Arbeitsanweisung 1: Übernehmen Sie aus dem Text über Pflanzengesundheit wortgetreu die Passage von "Bernhard Bleyer, Lehrstuhl" bis "aufmerksam zu machen.".
Arbeitsanweisung 2: Auf welchen Tag fällt laut dem Text über Pflanzengesundheit der von der FAO ins Leben gerufene „Tag der Pflanzengesundheit“?

Quelltext:
┌──

Bernhard Bleyer, Lehrstuhl für Theologische Ethik an der Universität Passau, moderierte die Veranstaltung. Pflanzengesundheit, betonte er in der Begrüßung, sei ein wichtiger Schlüssel für die Landwirtschaft, um die Ernährungssicherheit der Weltbevölkerung zu sichern. Die Ernährungs- und Landwirtschaftsorganisation der Vereinten Nationen (FAO) habe eigens den „Tag der Pflanzengesundheit“ (12. Mai) ins Leben gerufen, um auf die Bedeutung gesunder Pflanzen für Umweltschutz und Biodiversität aufmerksam zu machen.
Zur Videoaufzeichnung der Veranstaltung:
Dauer: 1 Stunde 33 Minuten und 5 Sekunden
Im nachfolgenden Impuls zeigte Bernhard C. Schäfer, Leiter des Fachinstituts für nationale und internationale Angelegenheiten der Pflanzengesundheit am Julius-Kühn-Institut in Braunschweig, die Folgen eingeschleppter Schadorganismen am Beispiel der Kraut- und Knollenfäule auf. Im 19. Jahrhundert wurde diese aus Nordamerika nach Europa eingeschleppt und führte insbesondere in Irland zu großen Ernteausfällen, Hungersnöten und einem bis heute nachwirkenden Rückgang der Bevölkerung. Daher sei es von großer Bedeutung die Pflanzengesundheit sicherzustellen, was im bedeute, Pflanzenbestände durch Quarantäne- und Qualitätsmaßnahmen frei von Schadorganismen zu halten. Es gehe also in erster Linie um Maßnahmen, die – in Abgrenzung zum Pflanzenschutz – präventiv greifen. Auch heute gelte es, schnell und wirksam sowie europäisch abgestimmt zu handeln, um neue Einschleppungen, wie die Feuerbakterien oder den Asiatischen Laubholzbockkäfer zurückzudrängen. Bei letzterem waren die ergriffenen Maßnahmen bereits sehr erfolgreich, so dass dessen Verbreitung deutlich reduziert werden konnte, berichtete Bernhard C. Schäfer. Abschließend appellierte er, dass alle einen Beitrag leisten können: Durch den Verzicht auf pflanzliche Reisesouvenirs aus dem Nicht-EU-Ausland, durch das Entfernen invasiver Pflanzen oder durch das Melden von Beobachtungen von Quarantäneschadorganismen.

└──

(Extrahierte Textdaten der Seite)
┌──

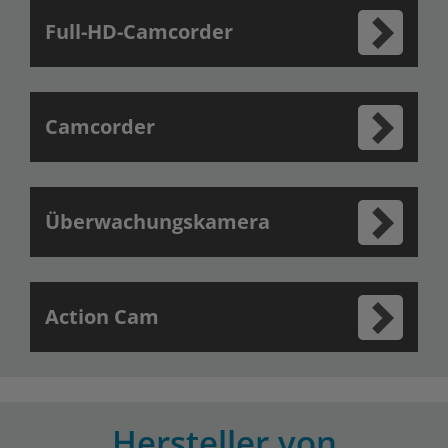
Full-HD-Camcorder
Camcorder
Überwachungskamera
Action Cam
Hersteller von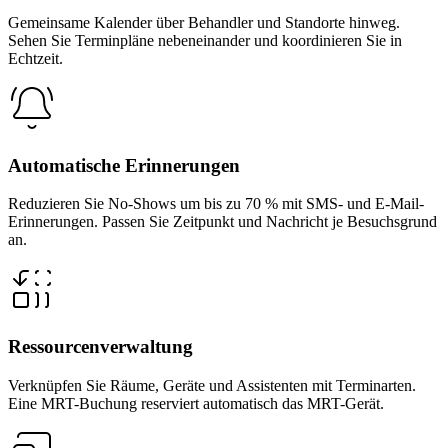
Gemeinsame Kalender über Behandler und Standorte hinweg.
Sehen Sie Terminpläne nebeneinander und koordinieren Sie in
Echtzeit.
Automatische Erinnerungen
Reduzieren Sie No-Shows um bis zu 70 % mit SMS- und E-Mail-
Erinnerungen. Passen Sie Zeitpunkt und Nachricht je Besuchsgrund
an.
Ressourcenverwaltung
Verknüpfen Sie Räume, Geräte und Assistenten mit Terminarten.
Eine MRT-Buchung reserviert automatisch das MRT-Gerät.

└──
┌──

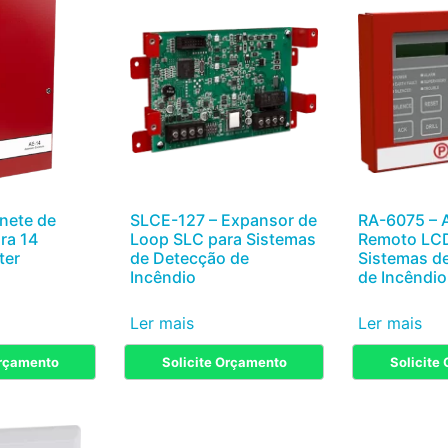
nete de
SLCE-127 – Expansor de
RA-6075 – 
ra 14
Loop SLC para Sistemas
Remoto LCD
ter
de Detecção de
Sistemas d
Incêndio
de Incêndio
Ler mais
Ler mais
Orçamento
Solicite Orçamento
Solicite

└──

Antwort 1:
Bernhard Bleyer, Lehrstuhl für Theologische Ethik an der Universität Passau, moderierte die Veranstaltung. Pflanzengesundheit, betonte er in der Begrüßung, sei ein wichtiger Schlüssel für die Landwirtschaft, um die Ernährungssicherheit der Weltbevölkerung zu sichern. Die Ernährungs- und Landwirtschaftsorganisation der Vereinten Nationen (FAO) habe eigens den „Tag der Pflanzengesundheit“ (12. Mai) ins Leben gerufen, um auf die Bedeutung gesunder Pflanzen für Umweltschutz und Biodiversität aufmerksam zu machen.

Antwort 2: Auf den 12. Mai.